In any event, it is likely that even had a declaration been made, it would have been just an ineffective. Whilst the Northern Irish parties are unable to reach a governing agreement, the National Assembly at Stormont is suspended. Instead, Northern Ireland is being governed by direct rule from Westminster, and any changes to the law on abortion would have to be imposed by the UK Parliament. Whilst there is undoubtedly a majority within the UK’s Parliament for such legislation, for such a significant social change to be forced upon the region would be politically noxious, and no sane prime minister would be willing to risk such a move, especially in today’s heightened political atmosphere.

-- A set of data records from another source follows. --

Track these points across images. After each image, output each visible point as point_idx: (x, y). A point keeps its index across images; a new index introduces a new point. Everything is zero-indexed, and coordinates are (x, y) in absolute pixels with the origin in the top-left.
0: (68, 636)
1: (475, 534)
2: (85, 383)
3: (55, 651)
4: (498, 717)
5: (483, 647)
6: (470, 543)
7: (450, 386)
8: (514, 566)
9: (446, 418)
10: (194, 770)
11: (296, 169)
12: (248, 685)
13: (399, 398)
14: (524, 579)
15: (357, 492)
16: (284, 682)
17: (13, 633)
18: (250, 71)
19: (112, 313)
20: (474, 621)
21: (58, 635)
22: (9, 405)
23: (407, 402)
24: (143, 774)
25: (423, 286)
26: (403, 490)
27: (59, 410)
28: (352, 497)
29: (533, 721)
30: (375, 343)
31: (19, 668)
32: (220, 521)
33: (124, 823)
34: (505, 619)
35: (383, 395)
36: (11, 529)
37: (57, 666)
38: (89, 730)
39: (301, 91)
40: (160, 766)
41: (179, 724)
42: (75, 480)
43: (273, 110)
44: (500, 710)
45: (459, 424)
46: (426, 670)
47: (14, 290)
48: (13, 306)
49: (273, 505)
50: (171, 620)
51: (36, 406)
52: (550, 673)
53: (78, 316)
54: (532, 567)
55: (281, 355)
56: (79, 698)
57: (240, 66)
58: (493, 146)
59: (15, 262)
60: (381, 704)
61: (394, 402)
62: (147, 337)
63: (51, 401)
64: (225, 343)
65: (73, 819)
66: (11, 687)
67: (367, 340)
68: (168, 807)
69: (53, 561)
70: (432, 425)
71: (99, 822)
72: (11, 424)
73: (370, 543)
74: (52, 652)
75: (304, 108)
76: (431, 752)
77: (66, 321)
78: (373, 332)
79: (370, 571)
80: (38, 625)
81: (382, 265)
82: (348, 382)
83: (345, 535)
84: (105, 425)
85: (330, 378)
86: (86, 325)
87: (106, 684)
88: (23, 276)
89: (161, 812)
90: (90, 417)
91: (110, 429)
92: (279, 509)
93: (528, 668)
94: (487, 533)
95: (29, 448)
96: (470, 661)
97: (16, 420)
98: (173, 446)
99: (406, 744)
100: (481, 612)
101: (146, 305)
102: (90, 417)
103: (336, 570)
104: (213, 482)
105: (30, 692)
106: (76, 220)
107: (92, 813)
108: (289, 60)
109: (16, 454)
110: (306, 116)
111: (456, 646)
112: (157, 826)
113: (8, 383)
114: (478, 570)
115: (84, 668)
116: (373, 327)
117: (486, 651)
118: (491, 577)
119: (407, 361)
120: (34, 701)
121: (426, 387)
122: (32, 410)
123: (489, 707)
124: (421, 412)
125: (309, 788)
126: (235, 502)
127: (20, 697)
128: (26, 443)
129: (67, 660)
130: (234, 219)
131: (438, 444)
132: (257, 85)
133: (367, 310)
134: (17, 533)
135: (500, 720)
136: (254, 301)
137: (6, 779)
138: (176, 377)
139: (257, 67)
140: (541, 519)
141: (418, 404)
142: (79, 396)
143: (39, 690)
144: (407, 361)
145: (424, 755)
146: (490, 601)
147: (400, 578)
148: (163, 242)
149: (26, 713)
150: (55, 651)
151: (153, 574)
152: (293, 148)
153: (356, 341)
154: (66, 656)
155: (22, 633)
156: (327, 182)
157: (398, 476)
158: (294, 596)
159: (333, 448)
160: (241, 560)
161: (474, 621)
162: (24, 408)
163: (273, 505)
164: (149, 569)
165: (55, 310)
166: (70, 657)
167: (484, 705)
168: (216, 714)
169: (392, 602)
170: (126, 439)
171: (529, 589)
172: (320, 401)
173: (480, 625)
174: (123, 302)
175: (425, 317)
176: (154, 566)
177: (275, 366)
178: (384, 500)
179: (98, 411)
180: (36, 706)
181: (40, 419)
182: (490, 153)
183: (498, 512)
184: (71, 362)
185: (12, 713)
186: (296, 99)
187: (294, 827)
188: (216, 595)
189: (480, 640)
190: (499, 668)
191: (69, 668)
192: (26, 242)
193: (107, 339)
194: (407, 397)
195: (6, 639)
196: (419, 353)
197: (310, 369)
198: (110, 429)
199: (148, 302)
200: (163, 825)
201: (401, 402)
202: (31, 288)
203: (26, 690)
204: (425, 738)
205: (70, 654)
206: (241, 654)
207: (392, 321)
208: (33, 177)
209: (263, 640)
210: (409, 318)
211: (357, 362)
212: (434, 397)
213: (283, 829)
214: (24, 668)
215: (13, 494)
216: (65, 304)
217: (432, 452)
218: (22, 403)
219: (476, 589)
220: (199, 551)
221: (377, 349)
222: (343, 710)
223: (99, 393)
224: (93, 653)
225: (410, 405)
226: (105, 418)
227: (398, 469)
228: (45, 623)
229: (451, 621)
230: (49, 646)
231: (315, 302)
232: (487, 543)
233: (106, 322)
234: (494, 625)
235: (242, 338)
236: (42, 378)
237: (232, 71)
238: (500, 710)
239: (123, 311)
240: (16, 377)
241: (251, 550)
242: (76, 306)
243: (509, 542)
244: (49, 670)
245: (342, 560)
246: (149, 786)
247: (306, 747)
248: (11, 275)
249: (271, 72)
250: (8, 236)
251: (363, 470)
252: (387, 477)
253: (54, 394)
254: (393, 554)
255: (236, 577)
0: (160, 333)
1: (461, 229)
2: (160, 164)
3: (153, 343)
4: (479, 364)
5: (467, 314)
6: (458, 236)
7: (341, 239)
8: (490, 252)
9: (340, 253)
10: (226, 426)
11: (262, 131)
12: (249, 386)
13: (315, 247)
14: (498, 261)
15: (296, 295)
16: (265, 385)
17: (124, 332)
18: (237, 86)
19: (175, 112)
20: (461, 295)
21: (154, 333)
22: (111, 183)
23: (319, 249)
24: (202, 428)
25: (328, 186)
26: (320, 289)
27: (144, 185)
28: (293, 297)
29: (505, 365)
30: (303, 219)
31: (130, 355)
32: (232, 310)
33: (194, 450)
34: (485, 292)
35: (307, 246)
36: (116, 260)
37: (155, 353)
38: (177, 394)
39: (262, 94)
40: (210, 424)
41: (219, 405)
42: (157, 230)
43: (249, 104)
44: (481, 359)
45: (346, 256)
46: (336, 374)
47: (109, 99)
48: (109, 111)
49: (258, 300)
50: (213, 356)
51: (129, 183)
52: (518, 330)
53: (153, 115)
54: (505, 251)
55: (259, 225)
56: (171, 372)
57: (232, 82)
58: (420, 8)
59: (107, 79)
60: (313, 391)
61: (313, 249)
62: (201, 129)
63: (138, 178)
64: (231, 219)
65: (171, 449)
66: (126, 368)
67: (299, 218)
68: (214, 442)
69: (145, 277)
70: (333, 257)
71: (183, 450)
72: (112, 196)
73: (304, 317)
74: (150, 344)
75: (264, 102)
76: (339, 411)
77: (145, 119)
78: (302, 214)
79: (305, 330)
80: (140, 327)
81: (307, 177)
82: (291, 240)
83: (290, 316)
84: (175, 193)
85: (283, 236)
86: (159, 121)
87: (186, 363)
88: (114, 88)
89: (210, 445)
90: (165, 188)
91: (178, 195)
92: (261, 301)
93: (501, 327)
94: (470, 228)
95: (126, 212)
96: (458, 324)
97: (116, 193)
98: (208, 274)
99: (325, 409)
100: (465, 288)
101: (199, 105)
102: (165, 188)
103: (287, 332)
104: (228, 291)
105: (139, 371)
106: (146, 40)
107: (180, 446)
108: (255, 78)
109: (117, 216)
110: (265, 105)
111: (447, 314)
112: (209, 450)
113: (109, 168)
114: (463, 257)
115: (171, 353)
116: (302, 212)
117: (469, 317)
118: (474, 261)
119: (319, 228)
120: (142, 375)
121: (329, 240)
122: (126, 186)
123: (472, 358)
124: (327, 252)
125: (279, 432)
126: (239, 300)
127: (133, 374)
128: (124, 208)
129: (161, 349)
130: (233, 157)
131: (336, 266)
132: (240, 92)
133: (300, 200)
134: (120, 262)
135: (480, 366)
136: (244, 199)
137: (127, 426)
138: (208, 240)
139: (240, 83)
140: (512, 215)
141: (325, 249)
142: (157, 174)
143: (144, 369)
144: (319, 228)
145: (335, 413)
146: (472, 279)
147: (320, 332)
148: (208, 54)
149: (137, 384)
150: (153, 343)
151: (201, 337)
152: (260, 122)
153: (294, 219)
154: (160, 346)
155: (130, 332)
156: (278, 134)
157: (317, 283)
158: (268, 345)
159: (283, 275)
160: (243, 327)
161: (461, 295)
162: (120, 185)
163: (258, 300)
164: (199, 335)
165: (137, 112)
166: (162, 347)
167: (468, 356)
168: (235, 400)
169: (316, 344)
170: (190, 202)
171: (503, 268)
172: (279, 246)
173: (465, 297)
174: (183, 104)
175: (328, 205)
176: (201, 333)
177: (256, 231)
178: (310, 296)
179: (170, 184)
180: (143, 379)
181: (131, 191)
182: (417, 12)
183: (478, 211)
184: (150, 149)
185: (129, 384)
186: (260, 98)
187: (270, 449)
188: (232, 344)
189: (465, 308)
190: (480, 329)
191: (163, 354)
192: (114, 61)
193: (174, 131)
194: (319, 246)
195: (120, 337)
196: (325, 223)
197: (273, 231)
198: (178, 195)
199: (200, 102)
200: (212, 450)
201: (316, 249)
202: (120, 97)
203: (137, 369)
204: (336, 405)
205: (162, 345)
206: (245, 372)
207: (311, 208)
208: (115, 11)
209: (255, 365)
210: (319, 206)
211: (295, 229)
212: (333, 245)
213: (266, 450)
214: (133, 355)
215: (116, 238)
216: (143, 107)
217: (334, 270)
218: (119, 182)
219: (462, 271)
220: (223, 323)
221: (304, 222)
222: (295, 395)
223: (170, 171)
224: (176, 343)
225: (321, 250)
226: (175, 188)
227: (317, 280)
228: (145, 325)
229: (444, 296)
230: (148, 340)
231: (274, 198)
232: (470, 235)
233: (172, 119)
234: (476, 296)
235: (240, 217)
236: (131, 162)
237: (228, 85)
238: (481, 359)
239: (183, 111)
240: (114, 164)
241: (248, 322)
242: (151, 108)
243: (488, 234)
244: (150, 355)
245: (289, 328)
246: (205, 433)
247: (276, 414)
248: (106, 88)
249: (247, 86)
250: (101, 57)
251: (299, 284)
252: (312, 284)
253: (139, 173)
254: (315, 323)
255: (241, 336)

Second, even when Stormont does finally sit, the issue of abortion was debated for five years before the Supreme Court’s decision to no avail, and in the intervening period of suspension, little has changed. It would be naïve to imagine, absent a significant shift in Northern Ireland’s political climate, that the National Assembly, and in particular, the DUP, would modernise their position on abortion. A declaration, whilst carrying some political weight, would have imposed no legal obligation on any of the UK’s legislatures to reform the law, serving only to slightly turn up the political temperature.

In the UK, we often look down our noses at America, decrying their more conservative voices as defenders of backward values and conspiracy theories, worryingly attached to their guns and inexplicably opposed to universal healthcare. Despite this, Northern Ireland’s reticence to modernise their abortion laws, in the vein of the most conservative of American states, has been able to fly for decades under the radar. The culture war currently being fought in America should be used to bring this iniquity to the fore of the UK’s political discourse, and to motivate politicians to rectify the long-standing violation of women’s rights in Northern Ireland.